The Gallup study of millennials in the workplace also specifies that when employees are trained, they enjoy their work and remain engaged. Engaged employees are 87 percent less likely to leave their place of work (according to data from the The Muse, cited by TechJury here: https://techjury.net/blog/employee-engagement-statistics/#gref), while disengaged workers have an 81 percent increase in absenteeism, 64 percent more safety incidents, 59 percent higher turnover, and are responsible for 41 percent more defects than highly-engaged teams (according to other Gallup data, found here: https://www.gallup.com/workplace/236366/right-culture-not-employee-satisfaction.aspx). In our industry these numbers are game changing.

The linchpin for employee engagement is training and development. When employees feel that the organization is developing them both as individuals and as workers, they feel valued and they become engaged, leading to higher productivity and ultimately more profitability. Gallup estimates between $450 billion and $550 billion is lost each year in the United States due to disengaged employees. (See Gallup’s report, State of the American Workplace, for additional insights: https://www.gallup.com/workplace/238085/state-american-workplace-report-2017.aspx)

In our industry, employees who are not trained work inefficiently and are at the root of many preventable issues and injuries in the workplace. In fact, the Occupational Safety and Health Administration reports that more than $1 billion a week is spent by U.S. businesses on serious non-fatal workplace injuries—resulting in nearly $59 billion in direct U.S. workers’ compensation costs. (Read the agency’s business case for safety and health: https://www.osha.gov/businesscase.)

The risk of not having development opportunities in your organization far outweighs other concerns when it comes to your employees.

The Return on Investment of Training

On the other end of the spectrum, effective and profitable mechanical contractors are systematic at employee engagement, disciplined at sharing of best practices, and laser-focused on developing employees in order to become operationally efficient as an organization. The heart of this approach is an emphasis on training.

One landmark study found that companies that invest $1,500 on training per employee can see an average of 24 percent more profit than companies that invest less. (Get the details from HR Magazine: https://www.shrm.org/hr-today/news/hr-magazine/pages/0101wells.aspx.) While this study is 20 years old, new research shows that profitability for companies who engage is statistically the same at 23 percent two decades later. (See more here: https://www.gallup.com/workplace/236366/right-culture-not-employee-satisfaction.aspx.)
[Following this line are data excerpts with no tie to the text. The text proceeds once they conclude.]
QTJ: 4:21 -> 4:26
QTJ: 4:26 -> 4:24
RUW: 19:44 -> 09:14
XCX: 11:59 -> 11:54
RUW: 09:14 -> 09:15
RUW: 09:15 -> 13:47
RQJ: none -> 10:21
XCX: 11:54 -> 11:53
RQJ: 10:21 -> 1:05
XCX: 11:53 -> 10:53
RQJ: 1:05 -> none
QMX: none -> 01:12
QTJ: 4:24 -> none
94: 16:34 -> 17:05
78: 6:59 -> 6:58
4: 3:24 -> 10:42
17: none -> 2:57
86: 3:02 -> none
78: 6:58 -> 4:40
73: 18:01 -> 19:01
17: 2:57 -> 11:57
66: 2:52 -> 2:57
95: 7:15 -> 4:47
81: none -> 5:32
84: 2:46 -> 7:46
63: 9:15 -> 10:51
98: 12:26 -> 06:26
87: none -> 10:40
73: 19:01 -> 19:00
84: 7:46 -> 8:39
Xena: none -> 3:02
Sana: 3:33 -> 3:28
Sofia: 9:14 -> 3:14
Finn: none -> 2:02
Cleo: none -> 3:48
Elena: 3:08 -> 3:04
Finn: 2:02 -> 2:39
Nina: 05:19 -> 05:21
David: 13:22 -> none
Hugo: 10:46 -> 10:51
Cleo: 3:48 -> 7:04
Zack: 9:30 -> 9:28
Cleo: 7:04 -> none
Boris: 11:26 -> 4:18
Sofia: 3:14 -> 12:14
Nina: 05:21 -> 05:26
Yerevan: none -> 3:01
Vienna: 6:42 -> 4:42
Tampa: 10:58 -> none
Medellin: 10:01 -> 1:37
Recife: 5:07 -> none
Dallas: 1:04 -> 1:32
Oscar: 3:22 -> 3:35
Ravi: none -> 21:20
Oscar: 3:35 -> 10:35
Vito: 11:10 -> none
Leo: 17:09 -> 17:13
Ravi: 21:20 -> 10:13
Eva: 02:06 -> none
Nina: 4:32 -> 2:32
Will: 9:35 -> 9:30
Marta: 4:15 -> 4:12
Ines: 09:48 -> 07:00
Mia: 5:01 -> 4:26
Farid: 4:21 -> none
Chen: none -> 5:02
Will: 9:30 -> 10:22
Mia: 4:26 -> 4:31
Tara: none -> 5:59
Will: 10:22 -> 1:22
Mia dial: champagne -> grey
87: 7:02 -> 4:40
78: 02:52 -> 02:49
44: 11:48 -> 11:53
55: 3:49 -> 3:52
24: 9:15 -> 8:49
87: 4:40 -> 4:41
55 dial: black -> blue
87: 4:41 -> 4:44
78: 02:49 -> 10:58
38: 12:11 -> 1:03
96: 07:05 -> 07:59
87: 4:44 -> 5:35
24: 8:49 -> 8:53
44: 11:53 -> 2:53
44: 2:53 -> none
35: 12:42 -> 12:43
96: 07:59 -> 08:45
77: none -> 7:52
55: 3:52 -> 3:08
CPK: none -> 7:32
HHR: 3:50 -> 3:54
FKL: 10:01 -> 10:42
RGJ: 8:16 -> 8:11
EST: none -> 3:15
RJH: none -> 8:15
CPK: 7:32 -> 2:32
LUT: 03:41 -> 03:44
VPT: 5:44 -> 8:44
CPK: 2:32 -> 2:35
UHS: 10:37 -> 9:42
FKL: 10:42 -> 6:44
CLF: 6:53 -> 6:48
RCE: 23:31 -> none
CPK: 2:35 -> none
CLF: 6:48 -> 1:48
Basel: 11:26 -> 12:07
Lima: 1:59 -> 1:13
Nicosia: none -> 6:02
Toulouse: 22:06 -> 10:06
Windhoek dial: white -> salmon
Another study by IBM found that a 10-percent increase in educational development produced a 9-percent gain in productivity. (Read the full story here: https://elearningindustry.com/training-engagement-boost-bottom-line.) Most organizations would be quite happy with this amount of productivity gains and double-digit profitability improvement. Yet, we trade that $1,500-per-employee investment for less effective and untested programs that have not been proven again and again over time.

Aside from keeping employees productive, profitable, and committed, training helps organizations standardize work processes and outputs so that the things a company produces are uniform, wastage is reduced, and safety is improved. It also optimizes and reduces the time it takes to complete a task. From an employee-morale standpoint, training improves job satisfaction, increases loyalty, empowers employees, and develops future leaders. Each affects your organization’s brand.

Excellent products and services are delivered by well-trained employees. Happy, loyal, and productive employees are well-trained, and organizations need a platform that will help them get their employees well trained.

Investing in Training

So is training an unnecessary cost or a crucial investment? You decide. The data is, however, conclusive that employee training improves engagement, thereby increasing the productivity and profitability of an organization while making employees happy.